* [Input material]
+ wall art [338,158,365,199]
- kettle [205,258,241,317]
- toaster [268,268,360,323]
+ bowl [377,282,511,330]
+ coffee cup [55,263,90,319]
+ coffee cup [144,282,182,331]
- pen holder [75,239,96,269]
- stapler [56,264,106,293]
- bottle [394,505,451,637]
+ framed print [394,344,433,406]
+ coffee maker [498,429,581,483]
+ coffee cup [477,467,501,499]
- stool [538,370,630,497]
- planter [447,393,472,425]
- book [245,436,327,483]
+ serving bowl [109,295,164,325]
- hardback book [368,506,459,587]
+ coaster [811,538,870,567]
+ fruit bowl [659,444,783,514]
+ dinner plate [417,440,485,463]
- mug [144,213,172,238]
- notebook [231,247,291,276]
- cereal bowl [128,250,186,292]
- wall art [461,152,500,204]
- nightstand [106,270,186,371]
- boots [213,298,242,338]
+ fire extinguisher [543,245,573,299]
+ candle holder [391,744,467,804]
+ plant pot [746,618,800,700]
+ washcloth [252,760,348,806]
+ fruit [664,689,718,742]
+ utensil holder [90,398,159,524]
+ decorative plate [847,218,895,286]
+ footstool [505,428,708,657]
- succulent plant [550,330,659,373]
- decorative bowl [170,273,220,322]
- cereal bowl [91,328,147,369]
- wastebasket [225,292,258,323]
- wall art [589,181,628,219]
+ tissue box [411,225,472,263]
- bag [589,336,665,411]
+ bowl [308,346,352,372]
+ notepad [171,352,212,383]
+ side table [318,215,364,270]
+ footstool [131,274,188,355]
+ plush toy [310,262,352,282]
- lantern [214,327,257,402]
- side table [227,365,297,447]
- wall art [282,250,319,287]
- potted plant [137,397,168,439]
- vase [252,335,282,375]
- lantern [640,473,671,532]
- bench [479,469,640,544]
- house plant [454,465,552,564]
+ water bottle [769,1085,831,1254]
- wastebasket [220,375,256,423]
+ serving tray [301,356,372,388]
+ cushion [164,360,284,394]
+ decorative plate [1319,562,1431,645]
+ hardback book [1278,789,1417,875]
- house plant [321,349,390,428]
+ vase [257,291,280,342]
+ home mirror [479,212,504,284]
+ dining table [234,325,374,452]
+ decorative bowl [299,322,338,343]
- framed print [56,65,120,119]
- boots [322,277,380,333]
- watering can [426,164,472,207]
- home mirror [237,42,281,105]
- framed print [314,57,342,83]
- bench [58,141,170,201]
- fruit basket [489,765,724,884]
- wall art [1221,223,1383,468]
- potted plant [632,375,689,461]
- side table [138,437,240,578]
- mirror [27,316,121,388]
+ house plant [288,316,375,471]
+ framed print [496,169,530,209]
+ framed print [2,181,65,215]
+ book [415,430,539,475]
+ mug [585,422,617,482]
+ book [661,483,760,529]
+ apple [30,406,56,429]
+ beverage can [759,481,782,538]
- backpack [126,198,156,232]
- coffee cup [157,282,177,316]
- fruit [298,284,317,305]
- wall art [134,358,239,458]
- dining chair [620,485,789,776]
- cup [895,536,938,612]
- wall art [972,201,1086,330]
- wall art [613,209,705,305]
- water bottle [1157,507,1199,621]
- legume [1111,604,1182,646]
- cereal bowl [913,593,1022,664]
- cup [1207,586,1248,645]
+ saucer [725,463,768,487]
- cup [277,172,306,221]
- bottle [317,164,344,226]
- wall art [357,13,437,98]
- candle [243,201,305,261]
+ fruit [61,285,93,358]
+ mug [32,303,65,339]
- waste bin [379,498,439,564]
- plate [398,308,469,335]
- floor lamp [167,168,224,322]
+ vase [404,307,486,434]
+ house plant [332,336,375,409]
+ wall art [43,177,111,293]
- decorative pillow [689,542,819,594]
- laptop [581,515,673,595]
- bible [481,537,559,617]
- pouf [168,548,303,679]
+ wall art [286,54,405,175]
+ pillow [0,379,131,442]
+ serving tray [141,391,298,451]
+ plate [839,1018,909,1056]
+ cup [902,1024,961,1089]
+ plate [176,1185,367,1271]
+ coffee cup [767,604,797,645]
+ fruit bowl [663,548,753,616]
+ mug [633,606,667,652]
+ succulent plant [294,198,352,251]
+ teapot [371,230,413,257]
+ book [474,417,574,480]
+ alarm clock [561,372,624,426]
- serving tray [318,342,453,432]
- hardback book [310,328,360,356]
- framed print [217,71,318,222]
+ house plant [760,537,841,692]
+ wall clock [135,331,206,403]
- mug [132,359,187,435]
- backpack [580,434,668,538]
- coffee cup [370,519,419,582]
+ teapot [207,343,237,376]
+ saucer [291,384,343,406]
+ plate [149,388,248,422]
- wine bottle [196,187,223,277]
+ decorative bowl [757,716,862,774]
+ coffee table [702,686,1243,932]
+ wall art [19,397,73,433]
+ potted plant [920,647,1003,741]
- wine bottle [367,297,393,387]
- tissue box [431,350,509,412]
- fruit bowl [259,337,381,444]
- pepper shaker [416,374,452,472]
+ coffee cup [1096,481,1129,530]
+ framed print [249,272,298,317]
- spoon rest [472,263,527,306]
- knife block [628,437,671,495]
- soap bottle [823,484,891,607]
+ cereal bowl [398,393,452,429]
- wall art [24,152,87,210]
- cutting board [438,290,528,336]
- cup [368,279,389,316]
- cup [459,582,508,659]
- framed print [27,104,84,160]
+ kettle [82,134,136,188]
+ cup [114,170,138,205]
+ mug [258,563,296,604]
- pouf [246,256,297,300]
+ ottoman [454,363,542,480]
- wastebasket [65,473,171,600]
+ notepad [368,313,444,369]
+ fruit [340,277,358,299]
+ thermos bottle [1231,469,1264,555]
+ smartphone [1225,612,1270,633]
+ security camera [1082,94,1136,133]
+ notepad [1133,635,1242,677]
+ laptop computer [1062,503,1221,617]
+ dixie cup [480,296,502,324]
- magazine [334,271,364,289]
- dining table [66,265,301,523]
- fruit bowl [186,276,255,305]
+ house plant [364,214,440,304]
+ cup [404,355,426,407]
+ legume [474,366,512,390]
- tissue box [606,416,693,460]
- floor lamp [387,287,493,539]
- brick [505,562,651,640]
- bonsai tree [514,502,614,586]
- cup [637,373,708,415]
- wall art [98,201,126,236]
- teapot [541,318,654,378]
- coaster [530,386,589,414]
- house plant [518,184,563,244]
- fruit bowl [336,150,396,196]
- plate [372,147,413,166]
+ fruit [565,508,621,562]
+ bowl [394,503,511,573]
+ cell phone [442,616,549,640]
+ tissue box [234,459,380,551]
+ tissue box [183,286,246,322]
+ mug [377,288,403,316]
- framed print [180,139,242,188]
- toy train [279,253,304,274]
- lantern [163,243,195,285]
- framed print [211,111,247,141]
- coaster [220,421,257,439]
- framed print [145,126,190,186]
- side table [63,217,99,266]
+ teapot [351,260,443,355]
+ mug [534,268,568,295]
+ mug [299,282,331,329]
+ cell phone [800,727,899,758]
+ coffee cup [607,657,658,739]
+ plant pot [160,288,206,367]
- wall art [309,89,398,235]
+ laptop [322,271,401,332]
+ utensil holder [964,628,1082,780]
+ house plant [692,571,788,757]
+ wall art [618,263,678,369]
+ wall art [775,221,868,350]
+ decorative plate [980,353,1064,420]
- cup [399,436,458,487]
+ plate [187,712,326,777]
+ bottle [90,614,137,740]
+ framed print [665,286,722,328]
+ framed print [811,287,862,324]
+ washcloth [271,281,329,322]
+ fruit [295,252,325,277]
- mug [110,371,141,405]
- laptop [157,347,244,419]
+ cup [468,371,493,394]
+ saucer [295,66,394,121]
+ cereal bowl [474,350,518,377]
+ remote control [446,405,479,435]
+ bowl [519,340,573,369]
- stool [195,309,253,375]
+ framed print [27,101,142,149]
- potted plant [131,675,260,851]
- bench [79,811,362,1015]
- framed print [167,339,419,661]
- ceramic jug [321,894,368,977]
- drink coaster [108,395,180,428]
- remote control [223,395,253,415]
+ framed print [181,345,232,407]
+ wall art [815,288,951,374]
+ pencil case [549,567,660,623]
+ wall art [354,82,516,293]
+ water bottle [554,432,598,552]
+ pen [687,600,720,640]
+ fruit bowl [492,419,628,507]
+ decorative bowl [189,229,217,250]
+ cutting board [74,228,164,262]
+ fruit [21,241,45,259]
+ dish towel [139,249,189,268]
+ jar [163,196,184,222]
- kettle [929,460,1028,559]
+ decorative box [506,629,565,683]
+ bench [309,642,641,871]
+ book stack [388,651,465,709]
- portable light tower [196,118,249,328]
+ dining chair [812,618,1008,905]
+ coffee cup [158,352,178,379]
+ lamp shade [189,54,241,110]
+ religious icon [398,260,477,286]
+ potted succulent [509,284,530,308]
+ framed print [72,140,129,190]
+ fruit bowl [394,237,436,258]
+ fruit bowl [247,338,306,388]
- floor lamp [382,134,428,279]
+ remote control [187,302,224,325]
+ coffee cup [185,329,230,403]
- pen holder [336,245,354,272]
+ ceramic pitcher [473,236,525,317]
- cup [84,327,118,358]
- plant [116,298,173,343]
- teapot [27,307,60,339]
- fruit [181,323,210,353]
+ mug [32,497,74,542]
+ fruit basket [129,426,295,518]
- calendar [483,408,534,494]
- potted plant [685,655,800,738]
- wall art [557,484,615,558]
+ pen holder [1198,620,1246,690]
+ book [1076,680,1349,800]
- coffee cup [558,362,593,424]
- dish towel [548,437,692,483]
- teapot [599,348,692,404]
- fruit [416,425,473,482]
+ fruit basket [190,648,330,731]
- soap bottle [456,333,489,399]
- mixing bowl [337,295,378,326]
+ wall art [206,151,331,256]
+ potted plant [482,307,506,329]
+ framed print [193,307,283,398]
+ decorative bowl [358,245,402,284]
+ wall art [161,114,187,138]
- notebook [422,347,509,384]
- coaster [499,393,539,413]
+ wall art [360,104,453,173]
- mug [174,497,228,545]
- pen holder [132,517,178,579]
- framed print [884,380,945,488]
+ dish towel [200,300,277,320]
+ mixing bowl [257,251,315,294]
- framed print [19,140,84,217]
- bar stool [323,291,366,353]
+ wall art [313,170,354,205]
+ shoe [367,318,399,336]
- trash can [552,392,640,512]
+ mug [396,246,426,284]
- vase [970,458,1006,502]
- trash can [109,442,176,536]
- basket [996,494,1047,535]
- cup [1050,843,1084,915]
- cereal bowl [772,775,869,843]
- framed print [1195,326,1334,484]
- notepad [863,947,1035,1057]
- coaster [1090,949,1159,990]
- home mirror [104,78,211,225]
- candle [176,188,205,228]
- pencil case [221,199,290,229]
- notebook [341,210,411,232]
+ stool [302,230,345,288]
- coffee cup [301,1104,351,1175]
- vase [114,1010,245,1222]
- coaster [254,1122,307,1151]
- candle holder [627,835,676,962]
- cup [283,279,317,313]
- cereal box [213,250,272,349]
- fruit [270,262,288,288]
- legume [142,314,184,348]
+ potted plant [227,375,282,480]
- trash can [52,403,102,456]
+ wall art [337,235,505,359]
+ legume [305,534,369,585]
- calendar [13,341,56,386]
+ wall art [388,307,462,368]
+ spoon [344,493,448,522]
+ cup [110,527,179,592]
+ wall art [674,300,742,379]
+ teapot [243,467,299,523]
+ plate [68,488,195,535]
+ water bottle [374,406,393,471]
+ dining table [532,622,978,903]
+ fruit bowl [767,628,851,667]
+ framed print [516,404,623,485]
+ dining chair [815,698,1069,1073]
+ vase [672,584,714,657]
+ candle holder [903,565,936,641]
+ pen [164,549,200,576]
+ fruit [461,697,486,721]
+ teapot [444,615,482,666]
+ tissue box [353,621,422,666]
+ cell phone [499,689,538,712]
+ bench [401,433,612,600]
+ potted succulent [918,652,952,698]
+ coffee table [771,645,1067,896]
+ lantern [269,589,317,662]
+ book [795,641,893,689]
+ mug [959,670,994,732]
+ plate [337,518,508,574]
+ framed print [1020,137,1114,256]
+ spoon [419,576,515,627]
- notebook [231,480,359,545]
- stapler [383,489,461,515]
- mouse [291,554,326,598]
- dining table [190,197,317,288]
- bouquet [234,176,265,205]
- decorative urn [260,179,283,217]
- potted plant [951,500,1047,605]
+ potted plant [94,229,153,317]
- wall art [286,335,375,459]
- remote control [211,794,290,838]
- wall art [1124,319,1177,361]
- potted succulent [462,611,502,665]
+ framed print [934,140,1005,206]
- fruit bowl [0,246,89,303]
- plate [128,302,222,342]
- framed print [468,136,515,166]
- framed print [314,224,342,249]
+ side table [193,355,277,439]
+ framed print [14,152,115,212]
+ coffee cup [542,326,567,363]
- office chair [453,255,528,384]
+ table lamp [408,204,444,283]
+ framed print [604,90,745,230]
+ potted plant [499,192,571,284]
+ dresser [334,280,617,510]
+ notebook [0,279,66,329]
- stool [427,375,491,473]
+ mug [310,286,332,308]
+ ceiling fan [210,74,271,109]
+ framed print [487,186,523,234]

* [Your task]
Only the number is needed: please work out how many lines in the data contain the string "tray".

* [Problem solution]
3